Task objective – Copy every text line of the rows below word for word. Leave out the pictures.

==== Extracted information

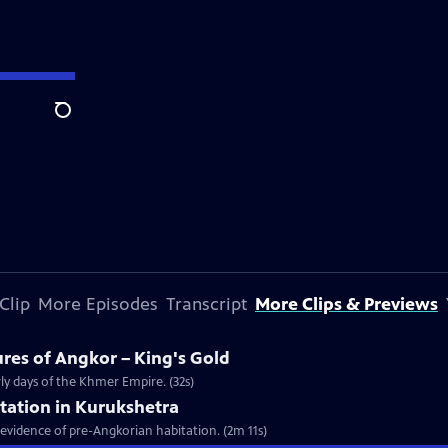
Search
Clip
More Episodes
Transcript
More Clips & Previews
ures of Angkor – King's Gold
arly days of the Khmer Empire. (32s)
tation in Kurukshetra
f evidence of pre-Angkorian habitation. (2m 11s)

========

Response area –
Search
Clip
More Episodes
Transcript
More Clips & Previews
ures of Angkor – King's Gold
arly days of the Khmer Empire. (32s)
tation in Kurukshetra
f evidence of pre-Angkorian habitation. (2m 11s)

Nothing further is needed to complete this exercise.